Eland may invest additional $75m in Nigeria
Eland Oil and Gas has expressed its commitment to increase investment in Nigeria’s oil and gas sector, with optimism that its hydrocarbon wells are still commercially viable despite the plunging oil prices.
Indeed, theAberdeen-based oil firm said it plans to drill two wells in the second half of the year which are expected to deliver significant increase in production from the Opuama field.
Eland had already secured a $35 million credit facility from Standard Chartered Bank and expects to have a further $40 million commitments by end April. There are indications that it could draw on these to fund to enhance drilling.
Chief Executive, Eland, George Maxwell, stated that 2015 will be a transformational year for the company with material increases in production and revenues.
“These wells are commercially robust at current oil prices,” he said, citing a price of $50 per barrel.
He believed that the wells should repay the investment required within six months at expected production rates of between 4,500 and 5,500 barrels oil per day each.
The comments may help reassure investors that Eland’s growth plans remain achievable in spite of the slump in oil prices since June.

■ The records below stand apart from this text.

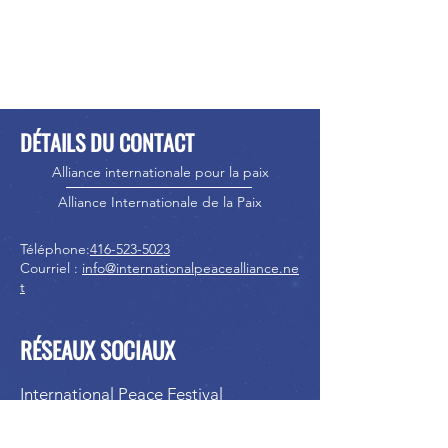
DÉTAILS DU CONTACT
Alliance internationale pour la paix
Alliance Internationale de la Paix
Téléphone:
416-523-5023
Courriel :
info@internationalpeacealliance.ne
t
RÉSEAUX SOCIAUX
International Peace Festival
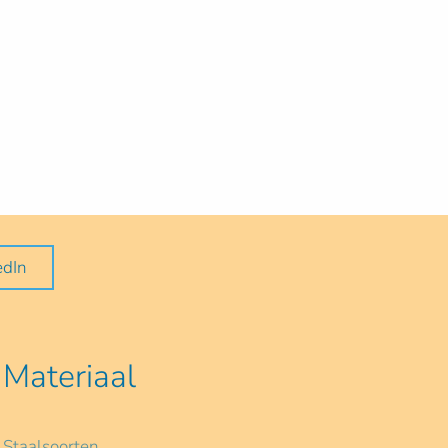
edIn
Materiaal
Staalsoorten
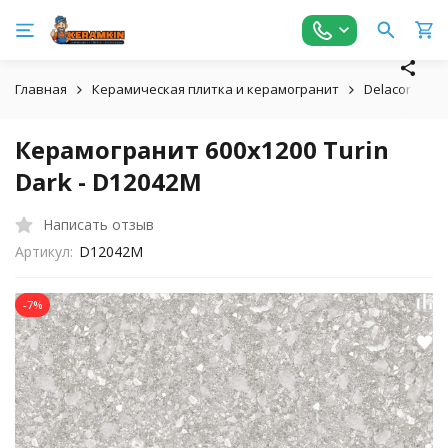
Главная
Керамическая плитка и керамогранит
Delacora
Керамогранит 600x1200 Turin
Dark - D12042M
Написать отзыв
Артикул:
D12042M
-7%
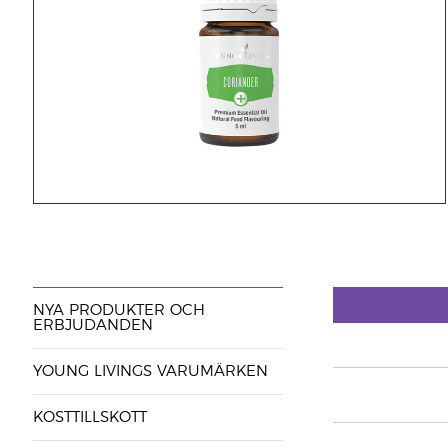
NYA PRODUKTER OCH
ERBJUDANDEN
YOUNG LIVINGS VARUMÄRKEN
KOSTTILLSKOTT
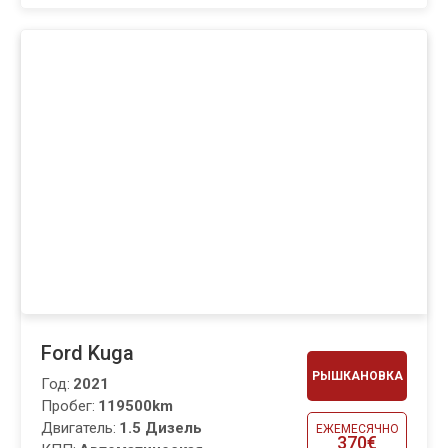
Ford Kuga
РЫШКАНОВКА
Год:
2021
Пробег:
119500km
Двигатель:
1.5 Дизель
ЕЖЕМЕСЯЧНО
370€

Eland got an average $103.77 for the crude oil it sold last year. It also expects to restart production from two wells on the Opuama field that are currently shut in.
The company brought the Opuama field back into production in February last year. It had been shut in by Royal Dutch Shell in 2006 amid security concerns.
Eland suffered a number of interruptions to production from Opuama last year, reflecting factors including theft from pipelines through illegal bunkering.
While production was stopped in January during planned pipeline maintenance work, the field has been on-stream an average 85 per cent of the time in the first quarter to date.
Output has averaged 3,100 barrels oil per day for those days it has been in production to date, with Eland’s share worth 1,395 barrels.
Maxwell however noted that the company will continue with a cost reduction programme to reduce operating expenses as far as possible and maximise the return on capital expenditure.